Core software as security vulnerabilities

The list, released last week, highlights the most common holes exploited in software and is used by the SANS Institute to encourage corporations to make the vulnerabilities a priority as they develop patch-management strategies.

"This is the minimal list that organizations need to get their arms around to protect critical IT infrastructure," says Gerhard Eschelbeck, a member of the committee that developed the list and the CTO at Qualys, a supplier of on-demand vulnerability management. Qualys last week also made available at no cost a Web-based service that will scan infrastructure servers for the Top 20 vulnerabilities.

The federally supported Common Vulnerabilities and Exposures project has catalogued 10,000 vulnerabilities. The SANS Institute says that number includes 3,300 known remotely exploitable vulnerabilities and that 200 of them are linked to the Top 20 identified by SANS.

"If a company searches for all vulnerabilities, they'll find thousands and thousands," says Alan Paller, director of research at the SANS Institute. "If you give a report with 10,000 or 20,000 vulnerabilities to the systems staff, they don't know where to start, and they know they'll never get them all done."

The Top 20 list, which does not rank the vulnerabilities, is actually two lists divided into the Unix and Windows platforms. The vulnerabilities are not necessarily within those operating systems or their variants, but can reside in software that runs on those platforms.

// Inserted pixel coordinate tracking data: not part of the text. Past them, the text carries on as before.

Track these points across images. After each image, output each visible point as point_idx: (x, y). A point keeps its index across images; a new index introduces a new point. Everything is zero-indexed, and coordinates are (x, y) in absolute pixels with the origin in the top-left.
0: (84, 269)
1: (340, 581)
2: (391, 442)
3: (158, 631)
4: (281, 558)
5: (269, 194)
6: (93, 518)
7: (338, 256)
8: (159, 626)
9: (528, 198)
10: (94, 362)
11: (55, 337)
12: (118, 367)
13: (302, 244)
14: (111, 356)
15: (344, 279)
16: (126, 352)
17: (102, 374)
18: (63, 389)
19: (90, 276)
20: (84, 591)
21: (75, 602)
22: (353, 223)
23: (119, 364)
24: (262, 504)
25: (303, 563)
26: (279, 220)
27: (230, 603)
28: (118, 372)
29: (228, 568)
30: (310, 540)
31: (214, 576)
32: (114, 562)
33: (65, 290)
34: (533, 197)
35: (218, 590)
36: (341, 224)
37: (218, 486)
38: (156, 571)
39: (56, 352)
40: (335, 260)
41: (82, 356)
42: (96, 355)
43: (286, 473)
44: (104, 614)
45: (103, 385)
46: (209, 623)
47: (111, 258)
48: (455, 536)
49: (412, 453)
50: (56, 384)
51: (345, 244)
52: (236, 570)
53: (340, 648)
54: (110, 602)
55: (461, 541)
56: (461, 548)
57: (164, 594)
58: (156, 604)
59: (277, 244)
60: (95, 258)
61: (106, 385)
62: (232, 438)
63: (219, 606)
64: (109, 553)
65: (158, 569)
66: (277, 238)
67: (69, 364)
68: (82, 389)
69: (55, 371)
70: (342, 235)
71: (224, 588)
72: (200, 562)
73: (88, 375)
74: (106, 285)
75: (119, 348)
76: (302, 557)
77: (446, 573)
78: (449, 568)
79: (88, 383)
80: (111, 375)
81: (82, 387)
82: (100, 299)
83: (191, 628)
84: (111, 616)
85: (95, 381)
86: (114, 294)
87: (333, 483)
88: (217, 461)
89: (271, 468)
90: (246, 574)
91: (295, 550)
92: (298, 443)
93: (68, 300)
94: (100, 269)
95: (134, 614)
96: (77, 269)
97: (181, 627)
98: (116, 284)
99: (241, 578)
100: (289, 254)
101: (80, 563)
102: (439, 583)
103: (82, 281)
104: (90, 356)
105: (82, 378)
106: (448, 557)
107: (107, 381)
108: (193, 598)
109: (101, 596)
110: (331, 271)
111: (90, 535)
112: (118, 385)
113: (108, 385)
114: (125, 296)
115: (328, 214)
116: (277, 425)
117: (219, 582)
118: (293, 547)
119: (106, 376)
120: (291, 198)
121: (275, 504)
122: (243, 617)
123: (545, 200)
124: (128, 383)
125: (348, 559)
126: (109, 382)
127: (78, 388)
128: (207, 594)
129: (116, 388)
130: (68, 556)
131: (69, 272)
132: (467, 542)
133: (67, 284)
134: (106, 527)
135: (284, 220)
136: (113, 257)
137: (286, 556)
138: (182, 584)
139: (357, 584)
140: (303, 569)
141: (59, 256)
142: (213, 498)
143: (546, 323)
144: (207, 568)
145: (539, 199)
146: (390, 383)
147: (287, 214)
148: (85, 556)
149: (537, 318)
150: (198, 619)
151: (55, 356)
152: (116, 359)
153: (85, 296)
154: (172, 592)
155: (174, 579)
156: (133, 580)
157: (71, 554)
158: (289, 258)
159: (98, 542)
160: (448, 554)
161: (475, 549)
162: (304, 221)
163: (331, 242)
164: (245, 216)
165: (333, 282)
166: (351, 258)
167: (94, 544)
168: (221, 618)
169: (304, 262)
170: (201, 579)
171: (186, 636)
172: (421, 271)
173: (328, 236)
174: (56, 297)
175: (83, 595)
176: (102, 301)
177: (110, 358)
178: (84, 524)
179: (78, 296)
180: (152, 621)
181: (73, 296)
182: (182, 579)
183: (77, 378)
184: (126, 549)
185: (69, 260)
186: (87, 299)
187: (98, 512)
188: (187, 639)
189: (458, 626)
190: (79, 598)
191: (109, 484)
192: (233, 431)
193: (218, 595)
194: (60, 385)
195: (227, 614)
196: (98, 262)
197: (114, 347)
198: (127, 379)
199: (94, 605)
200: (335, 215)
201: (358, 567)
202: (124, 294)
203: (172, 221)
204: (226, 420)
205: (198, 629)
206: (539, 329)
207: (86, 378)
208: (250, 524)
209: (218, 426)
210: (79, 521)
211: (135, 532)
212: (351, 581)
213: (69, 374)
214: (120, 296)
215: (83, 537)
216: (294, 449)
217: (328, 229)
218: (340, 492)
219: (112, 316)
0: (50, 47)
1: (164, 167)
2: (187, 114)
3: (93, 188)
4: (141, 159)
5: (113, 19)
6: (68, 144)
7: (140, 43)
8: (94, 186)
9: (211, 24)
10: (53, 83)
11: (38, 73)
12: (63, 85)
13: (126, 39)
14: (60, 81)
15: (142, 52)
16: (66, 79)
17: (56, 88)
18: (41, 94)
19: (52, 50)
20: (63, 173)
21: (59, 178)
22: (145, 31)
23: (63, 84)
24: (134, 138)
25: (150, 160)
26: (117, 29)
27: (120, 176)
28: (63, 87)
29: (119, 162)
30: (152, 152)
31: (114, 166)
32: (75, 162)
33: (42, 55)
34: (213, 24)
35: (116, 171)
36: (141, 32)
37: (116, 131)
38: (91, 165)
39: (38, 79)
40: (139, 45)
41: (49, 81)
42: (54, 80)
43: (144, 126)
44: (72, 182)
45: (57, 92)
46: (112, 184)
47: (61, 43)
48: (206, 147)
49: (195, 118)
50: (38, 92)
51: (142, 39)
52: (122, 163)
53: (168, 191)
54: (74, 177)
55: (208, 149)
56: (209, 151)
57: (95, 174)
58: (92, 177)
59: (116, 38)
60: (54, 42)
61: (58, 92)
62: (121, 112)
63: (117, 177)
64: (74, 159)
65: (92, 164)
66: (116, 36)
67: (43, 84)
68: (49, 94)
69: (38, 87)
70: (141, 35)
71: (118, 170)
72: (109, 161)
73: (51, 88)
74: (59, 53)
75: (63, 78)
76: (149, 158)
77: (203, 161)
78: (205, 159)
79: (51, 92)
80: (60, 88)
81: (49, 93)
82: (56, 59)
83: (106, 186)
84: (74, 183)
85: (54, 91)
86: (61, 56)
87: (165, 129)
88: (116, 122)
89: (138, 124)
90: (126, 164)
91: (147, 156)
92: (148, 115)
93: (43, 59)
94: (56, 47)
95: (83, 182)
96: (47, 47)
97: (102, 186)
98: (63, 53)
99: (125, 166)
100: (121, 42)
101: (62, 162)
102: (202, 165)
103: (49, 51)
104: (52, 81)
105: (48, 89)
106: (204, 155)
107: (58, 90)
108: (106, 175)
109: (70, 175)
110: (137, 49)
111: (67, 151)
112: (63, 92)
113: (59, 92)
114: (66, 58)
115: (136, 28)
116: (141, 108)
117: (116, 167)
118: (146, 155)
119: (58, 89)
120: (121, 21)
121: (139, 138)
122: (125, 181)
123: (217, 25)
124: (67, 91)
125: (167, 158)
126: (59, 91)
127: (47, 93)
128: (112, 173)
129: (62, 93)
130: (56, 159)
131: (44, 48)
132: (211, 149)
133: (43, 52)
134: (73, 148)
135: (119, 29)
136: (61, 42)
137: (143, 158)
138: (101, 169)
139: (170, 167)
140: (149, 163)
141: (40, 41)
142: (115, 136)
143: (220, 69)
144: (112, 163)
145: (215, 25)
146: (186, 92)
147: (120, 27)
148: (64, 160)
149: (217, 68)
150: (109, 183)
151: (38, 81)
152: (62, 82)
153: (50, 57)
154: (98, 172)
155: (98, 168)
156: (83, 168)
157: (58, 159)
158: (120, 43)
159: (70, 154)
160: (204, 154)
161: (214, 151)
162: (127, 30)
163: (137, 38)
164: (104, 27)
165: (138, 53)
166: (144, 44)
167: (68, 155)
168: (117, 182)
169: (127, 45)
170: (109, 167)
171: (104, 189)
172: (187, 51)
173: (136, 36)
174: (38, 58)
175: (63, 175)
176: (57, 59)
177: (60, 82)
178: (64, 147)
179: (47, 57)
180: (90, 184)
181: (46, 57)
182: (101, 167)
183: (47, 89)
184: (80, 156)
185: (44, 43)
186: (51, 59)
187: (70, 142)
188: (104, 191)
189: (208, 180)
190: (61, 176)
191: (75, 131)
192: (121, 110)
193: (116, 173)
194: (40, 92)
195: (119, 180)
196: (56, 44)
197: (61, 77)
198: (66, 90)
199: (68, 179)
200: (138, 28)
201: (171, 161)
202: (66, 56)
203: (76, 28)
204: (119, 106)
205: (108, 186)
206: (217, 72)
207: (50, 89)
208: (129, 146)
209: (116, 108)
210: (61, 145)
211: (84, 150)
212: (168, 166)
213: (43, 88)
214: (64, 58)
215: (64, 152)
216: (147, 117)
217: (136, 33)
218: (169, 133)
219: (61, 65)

For example, the Windows list calls out Web servers and services, including Microsoft's Internet Information Server, Apache and Sun Java System Web Server.

Eschelbeck says research into the Top 20 does not support arguments that Windows is any more or any less secure than Linux or any other operating system.

"Clearly what is happening now [on any platform] is dealing with the sins of the past, which have been a lack of quality and security in the software development process," he says.